“Because I’ve been expecting them to burn it.”
“Sure you’ve been expectin’ ’em to burn you out, and you hid in the brush with your tail between your legs like a kicked pup and let ’em set my new wagon afire. How did you git your face bunged up that way?”
“I fell down,” Mackenzie said, with a sarcasm meant only for himself, feeling that he had described his handling of the past situation in a word.
“Runnin’ off, I reckon. Well, I tell you, John, it won’t do, that kind of business won’t do. Them Hall boys are mighty rough fellers, too rough for a boy like you that’s been runnin’ with school children all his life. You got some kind of a lucky hitch on Hector when you stripped that belt and guns off of him––I don’t know how you done it; it’s a miracle he didn’t nail you down with lead––but that kind of luck won’t play into a man’s hands one time in a thousand. You never ought ’a’ started anything with them fellers unless you had the weight in your hind-quarters to keep it goin’.”

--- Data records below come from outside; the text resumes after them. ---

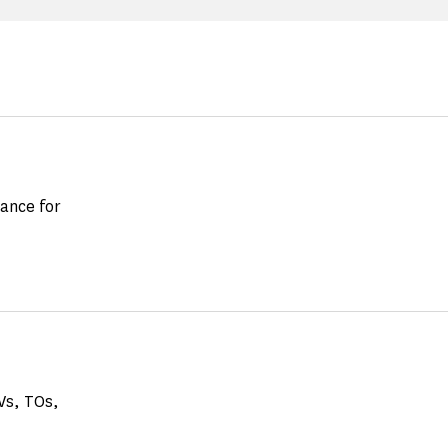
vance for
GVs, TOs,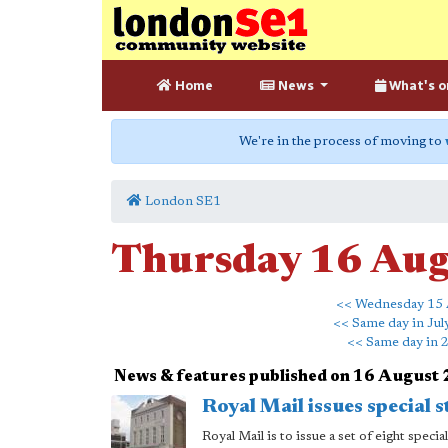
Home
News
What's o
We're in the process of moving to
London SE1
Thursday 16 Au
<< Wednesday 15 
<< Same day in Jul
<< Same day in 
News & features published on 16 August
Royal Mail issues special 
Royal Mail is to issue a set of eight spec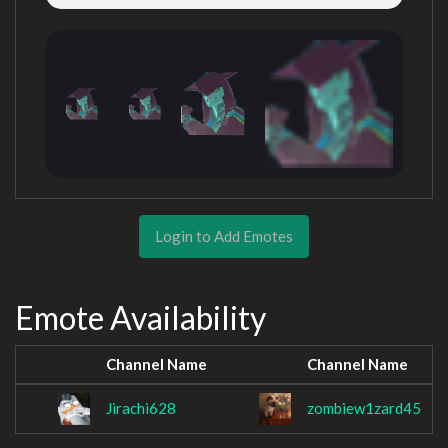
Login to Add Emotes
Emote Availability
Channel Name
Channel Name
Jirachi628
zombiew1zard45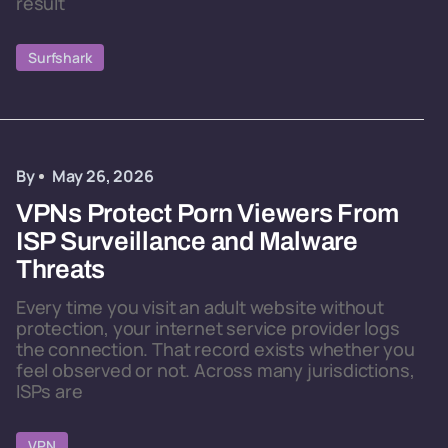
result
Surfshark
By
May 26, 2026
VPNs Protect Porn Viewers From
ISP Surveillance and Malware
Threats
Every time you visit an adult website without
protection, your internet service provider logs
the connection. That record exists whether you
feel observed or not. Across many jurisdictions,
ISPs are
VPN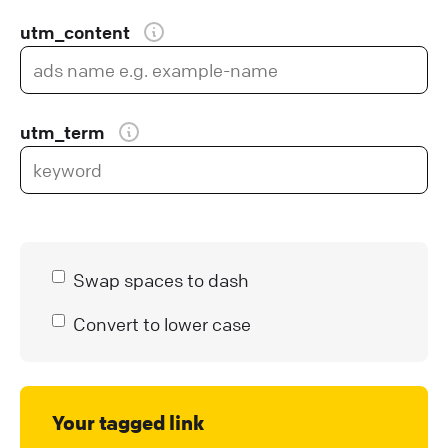
utm_content
utm_term
Swap spaces to dash
Convert to lower case
Your tagged link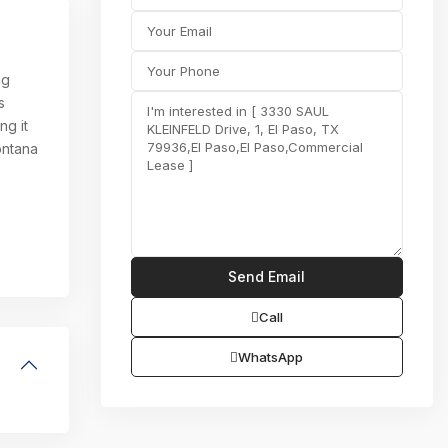
ng
s
ng it
ontana
Call
WhatsApp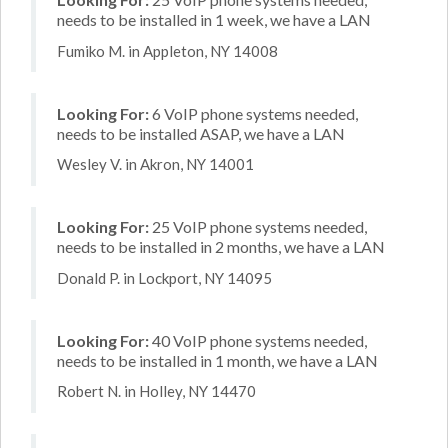
needs to be installed in 1 week, we have a LAN
Fumiko M. in Appleton, NY 14008
Looking For:
6 VoIP phone systems needed,
needs to be installed ASAP, we have a LAN
Wesley V. in Akron, NY 14001
Looking For:
25 VoIP phone systems needed,
needs to be installed in 2 months, we have a LAN
Donald P. in Lockport, NY 14095
Looking For:
40 VoIP phone systems needed,
needs to be installed in 1 month, we have a LAN
Robert N. in Holley, NY 14470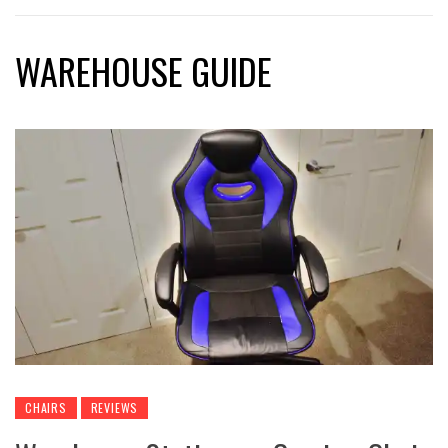
WAREHOUSE GUIDE
CHAIRS
REVIEWS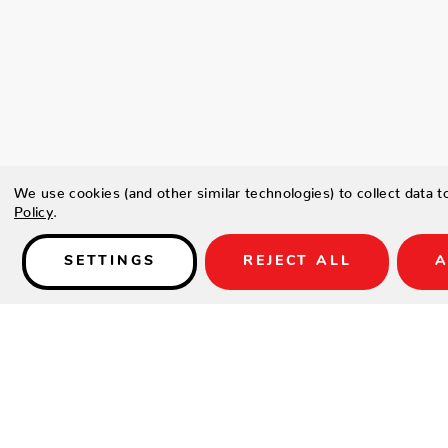
We use cookies (and other similar technologies) to collect data 
Policy
.
SETTINGS
REJECT ALL
A
Details
Type a description for this product here...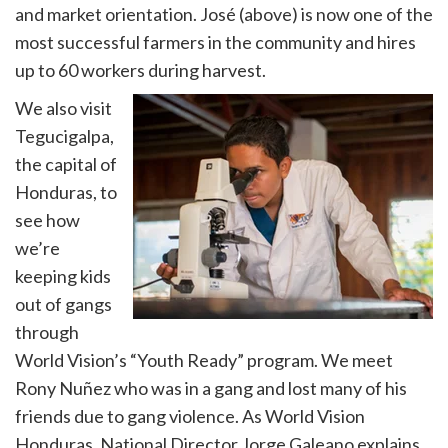
and market orientation. José (above) is now one of the
most successful farmers in the community and hires
up to 60 workers during harvest.
We also visit
Tegucigalpa,
the capital of
Honduras, to
see how
we’re
keeping kids
out of gangs
through
World Vision’s “Youth Ready” program. We meet
Rony Nuñez who was in a gang and lost many of his
friends due to gang violence. As World Vision
Honduras, National Director Jorge Galeano explains,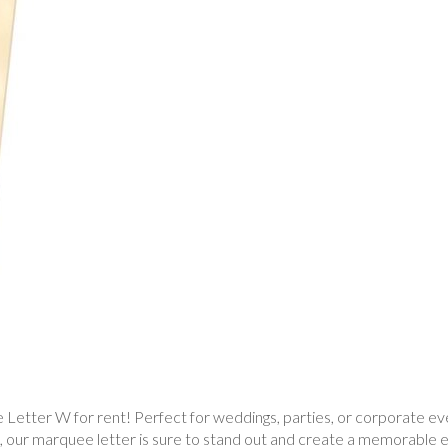
etter W for rent! Perfect for weddings, parties, or corporate event
s, our marquee letter is sure to stand out and create a memorable 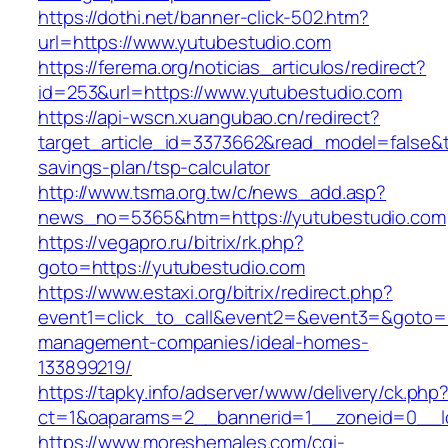
https://dothi.net/banner-click-502.htm?
url=https://www.yutubestudio.com
https://ferema.org/noticias_articulos/redirect?
id=253&url=https://www.yutubestudio.com
https://api-wscn.xuangubao.cn/redirect?
target_article_id=3373662&read_model=false&ta
savings-plan/tsp-calculator
http://www.tsma.org.tw/c/news_add.asp?
news_no=5365&htm=https://yutubestudio.com
https://vegapro.ru/bitrix/rk.php?
goto=https://yutubestudio.com
https://www.estaxi.org/bitrix/redirect.php?
event1=click_to_call&event2=&event3=&goto=ht
management-companies/ideal-homes-
133899219/
https://tapky.info/adserver/www/delivery/ck.php
ct=1&oaparams=2__bannerid=1__zoneid=0__l
https://www.moreshemales.com/cgi-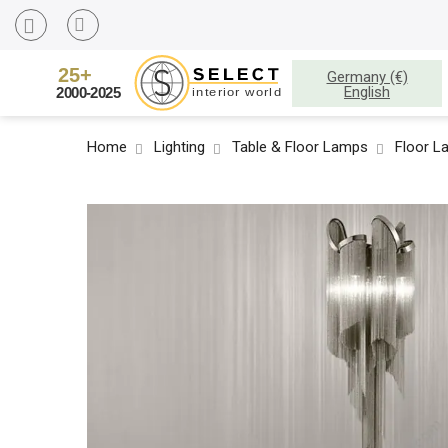
Germany (€)
English
Home
Lighting
Table & Floor Lamps
Floor L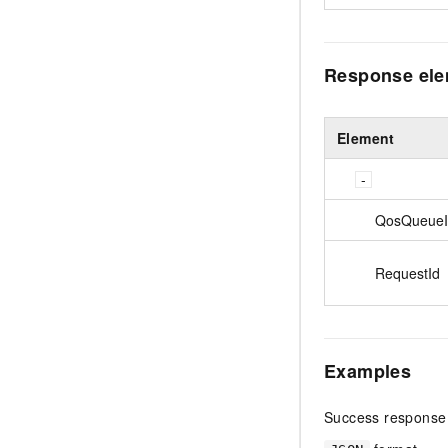
Response el
Element
QosQueueI
RequestId
Examples
Success response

“You’re right,” said Mackenzie, swallowing the rebuke like a bitter pill.
“Right? You make me tired standin’ there and takin’ it like a sick cat! If you was half the man I took you 129 to be when you struck this range you’d resent a callin’ down like I’m givin’ you. But you don’t resent it, you take it, like you sneaked and let them fellers burn that wagon and them supplies of mine. If you was expectin’ ’em to turn that kind of a trick you ought ’a’ been right there in that wagon, watchin’ it––there’s where you had a right to be.”
“I suppose there’s where I’d been if I had your nerve, Sullivan,” Mackenzie said, his slow anger taking place of the humiliation that had bent him down all morning like a shameful load. “Everybody on this range knows you’re a fighting man––you’ve fought the wind gettin’ away from this side of the range every time you saw smoke, you’ve got a reputation for standing out for your rights like a man with a gizzard in him as big as a sack of bran! Sure, I know all about the way you’ve backed out of here and let Carlson and the Halls bluff you out of the land you pay rent on, right along. If I had your nerve–––”
Tim’s face flamed as if he had risen from turning batter-cakes over a fire. He made a smoothing, adjusting, pacificating gesture with his hands, looking with something between deep concern and shame over his shoulder at the man who accompanied him, and who sat off a few feet in his saddle, a grin over his face.
“Now, John, I don’t mean for you to take it that I’m throwin’ any slur over your courage for the way things has turned out––I don’t want you to take it that way at all, lad,” said Tim.